5. Chers frères, je désire vous encourager de façon particulière dans votre promotion du Sacrement de la Pénitence. Comme moyen institué de façon divine, à travers lequel l'Eglise propose l'activité pastorale de la réconciliation, c'est "le seul mode ordinaire par lequel les fidèles se réconcilient avec Dieu et l'Eglise" (Catéchisme de l'Eglise catholique, n. 1484). Bien que l'on ne puisse nier que le profond pouvoir de ce sacrement est souvent considéré aujourd'hui avec indifférence, il est également vrai que les jeunes, en particulier, témoignent volontiers des grâces et des bénéfices transformateurs qu'il apporte. Fortifié par ce message encourageant, je fais à nouveau appel directement à vous et à vos prêtres:  armez-vous d'une plus grande confiance, de créativité et de persévérance en le présentant et en guidant les personnes afin qu'elles l'apprécient (cf. Novo Millennio ineunte, n. 37). Le temps passé au confessionnal est un temps passé au service du patrimoine spirituel de l'Eglise et du salut des âmes (cf. Reconciliatio et paenitentia, n. 29).
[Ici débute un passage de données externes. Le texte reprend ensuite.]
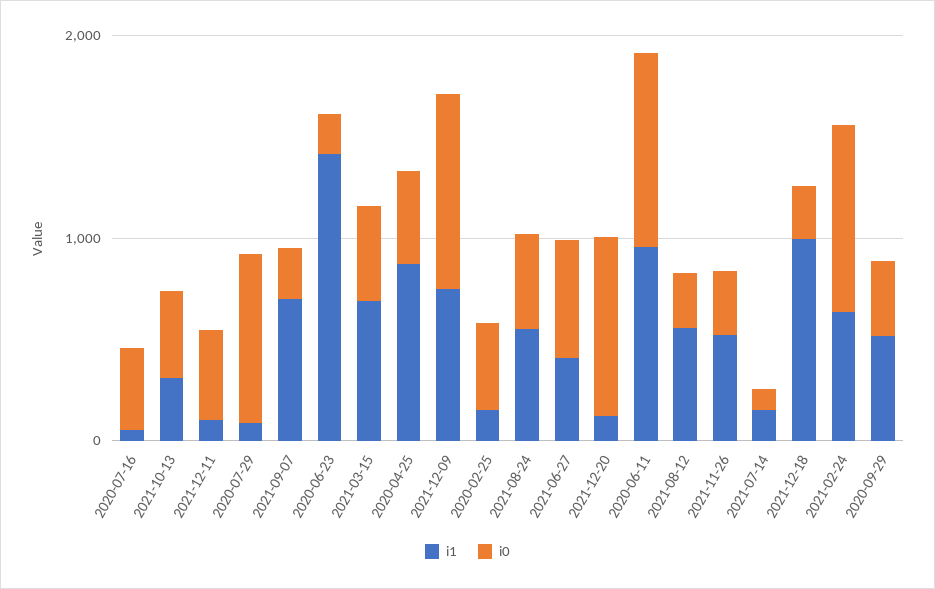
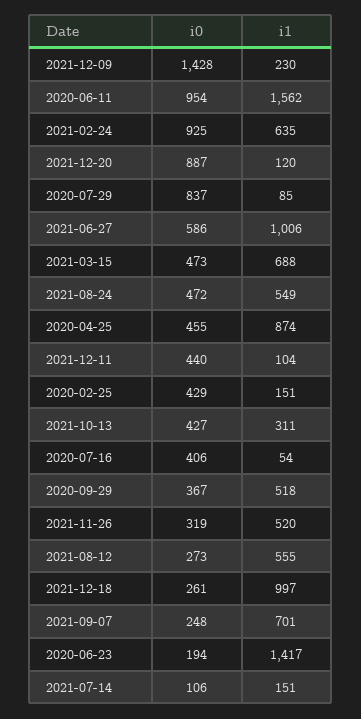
i1, 2021-12-09: 800 -> 230
i0, 2021-12-09: 1000 -> 1428
i1, 2021-06-27: 400 -> 1006
i1, 2020-06-11: 1000 -> 1562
En tant qu'Evêques, il est particulièrement important pour vous d'avoir fréquemment recours au Sacrement de la Réconciliation, afin d'obtenir le don de cette miséricorde dont vous avez vous-mêmes été faits les ministres (cf. Pastores gregis, n. 13). Puisque vous êtes appelés à montrer le visage du Bon Pasteur et que vous devez donc posséder, plus que les autres, le coeur du Christ lui-même, vous devez faire vôtre le cri du Psalmiste:  "Dieu, crée pour moi un coeur pur, restaure en ma poitrine un esprit ferme" (Ps 51, 12). Sanctifiés par les grâces reçues en vous approchant régulièrement de ce sacrement, je suis certain que vous encouragerez vos frères dans le sacerdoce et tous les fidèles à redécouvrir la pleine beauté de celui-ci.

6. C'est avec une affection fraternelle que je partage avec vous ces réflexions et que je vous assure de mes prières alors que vous cherchez à rendre la mission de sanctification et de réconciliation de l'Eglise toujours plus appréciée et présente dans vos communautés ecclésiales et civiques. Le message d'espérance que vous proclamez à un monde trop souvent marqué par le péché et la division, ne manquera pas de susciter une nouvelle ferveur et un zèle renouvelé pour la vie chrétienne! Avec ces sentiments, je vous confie à Marie, Mère de Jésus, en qui s'accomplit la réconciliation de Dieu avec les hommes. Je vous donne ma Bénédiction apostolique, ainsi qu'à vos prêtres, aux diacres, aux religieux et aux fidèles laïcs de vos diocèses.